A Veolia, por sua vez, argumentou que a aquisição da participação societária da Engie foi apenas o primeiro passo da proposta de aquisição, pela Veolia, do controle acionário sobre a Suez – não devendo, portanto, ser analisada como uma operação independente. Aduziu, assim, que esta etapa integrava parte de uma oferta pública, de forma que a aquisição se inseriria em hipótese de isenção prevista no art. 107, §1º, do Regimento Interno do CADE (RICADE), que autoriza a realização de aquisições feitas por meio de ofertas públicas antes da aprovação final pelo CADE, desde que não houvesse exercício dos direitos políticos atrelados à participação adquirida.

A Veolia explicou, ainda, que mesmo que se considerassem as operações como independentes e, portanto, de notificação obrigatória, o negócio entabulado entre as partes seria comparável a uma aquisição feita no contexto de uma oferta pública e, consequentemente, a operação ainda se beneficiaria da isenção prevista no art. 107 do RICADE. Alegou, ao final, que independentemente da forma de análise da operação, a aquisição não resultaria em preocupações concorrenciais.

A despeito das justificativas apresentadas pelas representadas, a Superintendência Geral do CADE (SG) assinalou que as representadas assinaram contrato de compra e venda de ações no contexto da operação objeto de apuração, a qual – diferentemente do que ocorre nas aquisições de ações em bolsa e nas ofertas públicas de ações – foi deliberadamente implementada pelas partes antes de qualquer avaliação do CADE.

Nessa linha, aduziu a SG que, caso a aquisição inicial fizesse parte de uma pretendida operação mais abrangente (i.e., de aquisição de controle), a Veolia (i) teria apresentado, sucessivamente, a oferta unilateral de aquisição do controle (que só foi apresentada três meses depois da aquisição de 29,9% das ações da Suez) ou (ii) teria realizado pré-notificação da operação ao CADE, considerando o porte econômico das partes.

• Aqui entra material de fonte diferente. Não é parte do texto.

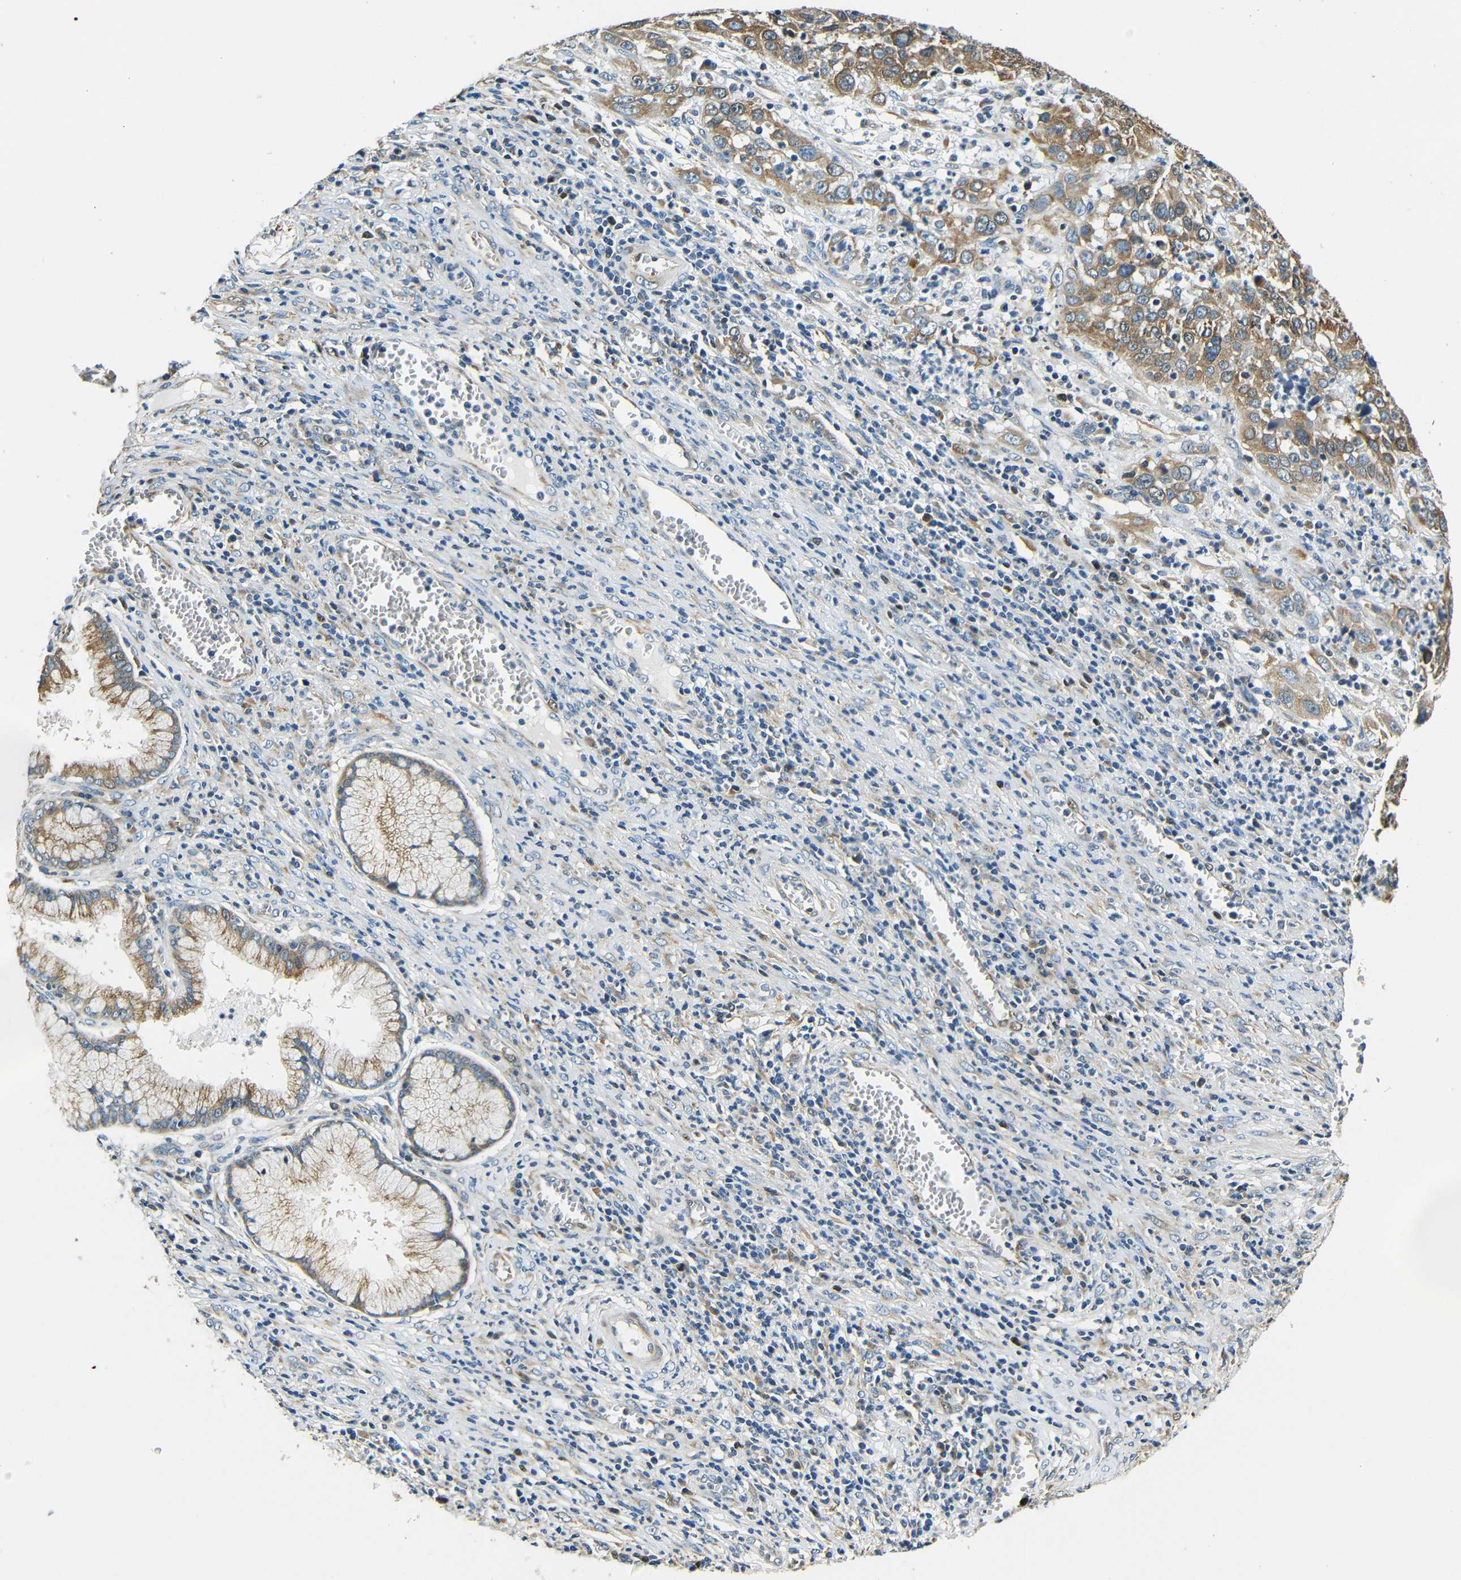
{"staining": {"intensity": "moderate", "quantity": ">75%", "location": "cytoplasmic/membranous"}, "tissue": "cervical cancer", "cell_type": "Tumor cells", "image_type": "cancer", "snomed": [{"axis": "morphology", "description": "Squamous cell carcinoma, NOS"}, {"axis": "topography", "description": "Cervix"}], "caption": "Brown immunohistochemical staining in human cervical cancer demonstrates moderate cytoplasmic/membranous expression in approximately >75% of tumor cells.", "gene": "VAPB", "patient": {"sex": "female", "age": 32}}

Porém, no caso, somente houve a pré-notificação após a oferta de aquisição de controle pela Veolia.

Por tais razões, a SG considerou que a aquisição de 29,9% das ações da Suez não foi realizada como uma primeira etapa para aquisição do controle da Suez pela Veolia, uma vez que se trata de negócio jurídico independente, válido e que já possuía eficácia, mesmo sem o exercício de direitos políticos decorrentes dessas ações.

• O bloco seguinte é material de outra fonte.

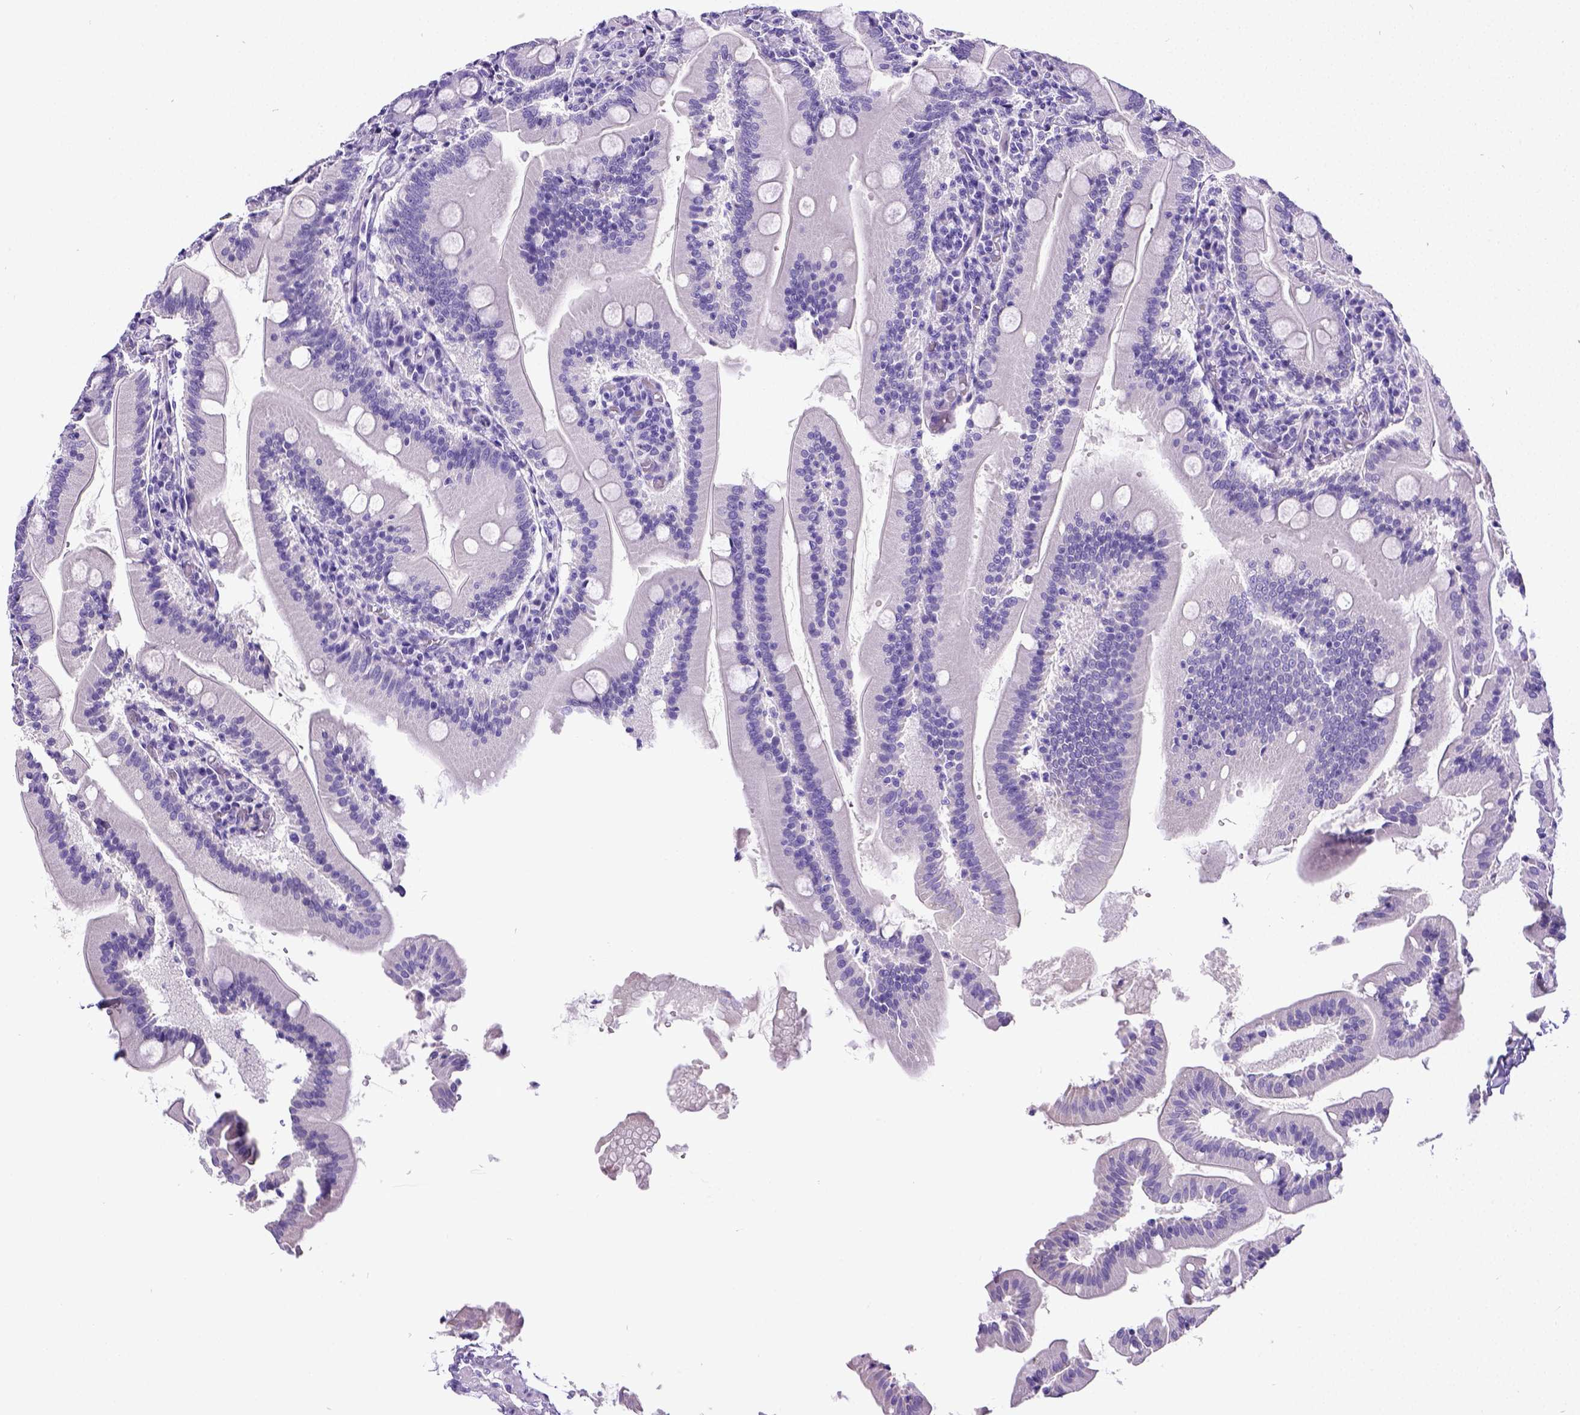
{"staining": {"intensity": "negative", "quantity": "none", "location": "none"}, "tissue": "small intestine", "cell_type": "Glandular cells", "image_type": "normal", "snomed": [{"axis": "morphology", "description": "Normal tissue, NOS"}, {"axis": "topography", "description": "Small intestine"}], "caption": "IHC photomicrograph of unremarkable human small intestine stained for a protein (brown), which reveals no positivity in glandular cells.", "gene": "SATB2", "patient": {"sex": "male", "age": 37}}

Concluiu a SG, por fim, que a transferência de titularidade das ações da Suez à Veolia imediatamente após a celebração do contrato com a Engie já caracterizaria a consumação da operação com efeitos imediatos ao mercado, independentemente do exercício ou não dos direitos políticos por parte da Veolia.

Após estes desdobramentos, as representadas manifestaram seu interesse em realizar acordo junto ao CADE para encerramento do caso. Para tanto, a Veolia apresentou uma proposta de acordo, na qual se comprometeu a pagar R$ 60 milhões como contribuição pecuniária por ter consumado operação com a Engie sem autorização prévia da autarquia. Como visto, os R$ 60 milhões de reais correspondem ao valor máximo previsto na legislação para casos de gun jumping.

Na Sessão de 25 de maio de 2022, a conselheira relatora do caso, Lenisa Prado, reconheceu a configuração de gun jumping e votou pela homologação da proposta de acordo apresentada. O entendimento da relatora foi seguido pelo Tribunal, por unanimidade.

Todos estes pontos demonstram que o CADE procura maximizar a eficácia das regras de notificação prévia de operações de M&A de submissão obrigatória. E, para tanto, está empreendendo esforços para endurecer as sanções, em especial no caso de operações envolvendo valores elevados entre grupos econômicos de grande porte. Nesse tipo de caso, os critérios de dosimetria da Resolução nº 24/2019 provavelmente sujeitarão as partes a multas próximas ao máximo legal (R$ 60 milhões). Isso ainda que o caso em si não suscite qualquer preocupação concorrencial de mérito, isto é, seja passível de análise pelo rito sumário – exatamente como foi o caso da operação envolvendo a Veolia e a Engie, que foi aprovada sem restrições.

É importante que agora, mais do que nunca, as partes de uma operação de M&A tenham em mente o comportamento mais rigoroso do Tribunal e evitem potenciais violações da legislação, especialmente em relação a trocas não acauteladas de informações, integração prematura dos negócios das partes, transferência do controle de gestão, coordenação do comportamento competitivo e transferência de uma quantidade excessiva do risco de negócio associado ao negócio do alvo.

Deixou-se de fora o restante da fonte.